I’ll be demoing some features of the Hansard prototype site at the Institute of Historical Research on Tuesday 7th October, 5.15pm.

It’ll be in the ‘Low Countries’ Room, University of London, Senate House, Malet Street, London WC1E 7HU.

I’m very grateful to Paul Seaward, of the History of Parliament Trust, – together with Colin Brooks of Sussex University and Valerie Cromwell – for the invitation to speak.

Search

We talked recently to various people interested in providing search over parliamentary data in other Parliaments. One thing that I hope came across when we described search on the site is that search doesn’t have to be complicated or expensive to implement, and certainly shouldn’t be complicated for users.

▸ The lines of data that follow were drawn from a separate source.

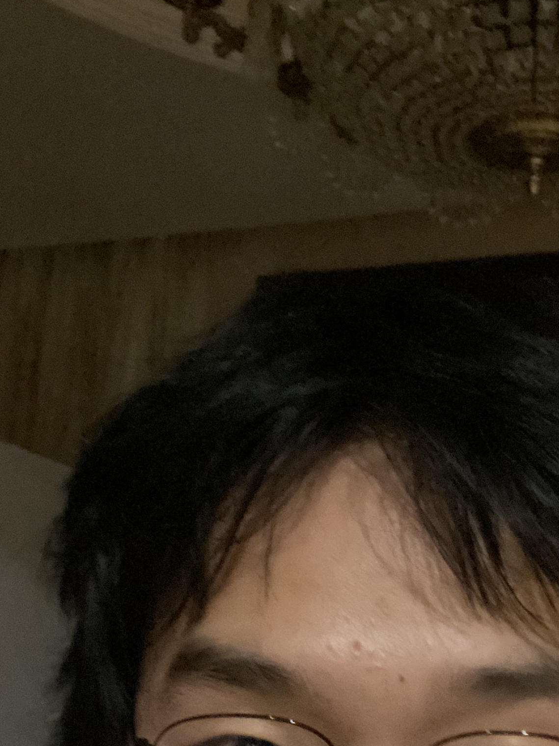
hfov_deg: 23.9
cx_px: 372
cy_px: 667
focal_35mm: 61
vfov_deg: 30.3
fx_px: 1314
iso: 1250
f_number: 2.2
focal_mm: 2.71
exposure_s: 1/17
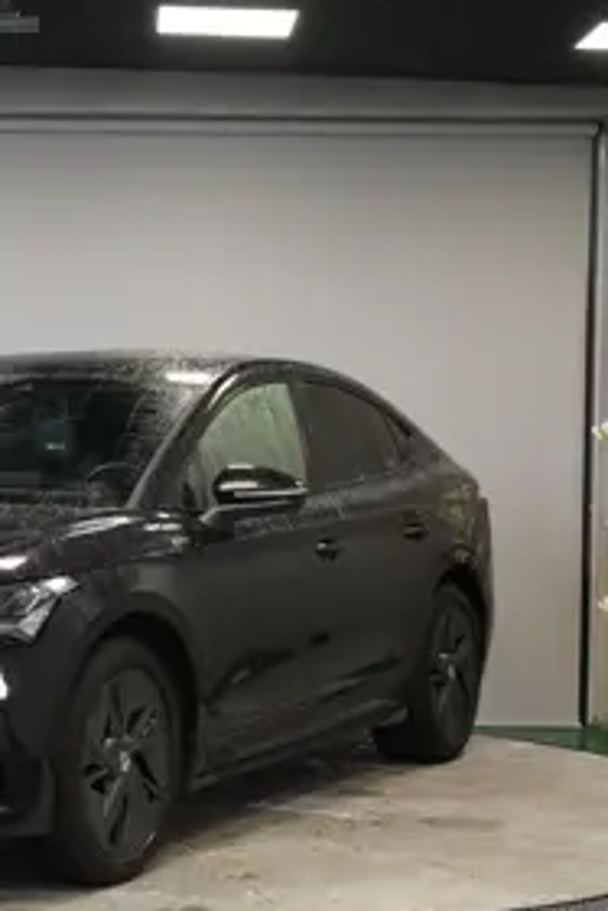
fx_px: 2125
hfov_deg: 16.1
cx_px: 78
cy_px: 517
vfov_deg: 24.2
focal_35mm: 84
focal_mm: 49
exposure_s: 1/160
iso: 2500
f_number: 4.5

By keeping our pages simple and self-descriptive and by making sure that each one reflects a logical piece of content (e.g. one debate rather than a physical page from the original Hansard volume), we try to make relevant information from Hansard easy to find from search engines outside the site.

The search on the site itself is implemented through Solr, a web service wrapper around the Lucene Java search engine library, a long-established Open Source project. Solr supports faceted search, so we can show people using the site how the speeches relevant to their query break down over time, by speaker and by the type of debate they appeared in, and let them use these facets to home in on specific results.

We integrate our Rails application with Solr using the acts_as_solr plugin. We’ve made a few changes to the plugin, mostly to speed up the process of indexing content, but basically we’re using Solr out of the box. We have 13 million speeches indexed at the moment, and queries on the site usually return in under 10 seconds.

Our initial focus was on making sure that our internal search was providing something useful. Now we’ll also be working on making it speedy!

BarCampLondon5 Spillover

I’m Robert Brook, a member of the Prototyping team. I’ll be at BarCampLondon5 Spillover this Saturday 27th September – and will be glad to talk about the Hansard prototype – that is, if anyone actually wants to hear about it.

The event will be held at the BCS offices in central London, just off the Strand. You can register for free using Eventwax.

Actually – is there anything else I should talk about?

( I edited this post to refer to myself as a person. It was all starting to get a bit weird talking about Robert as though he was someone else. )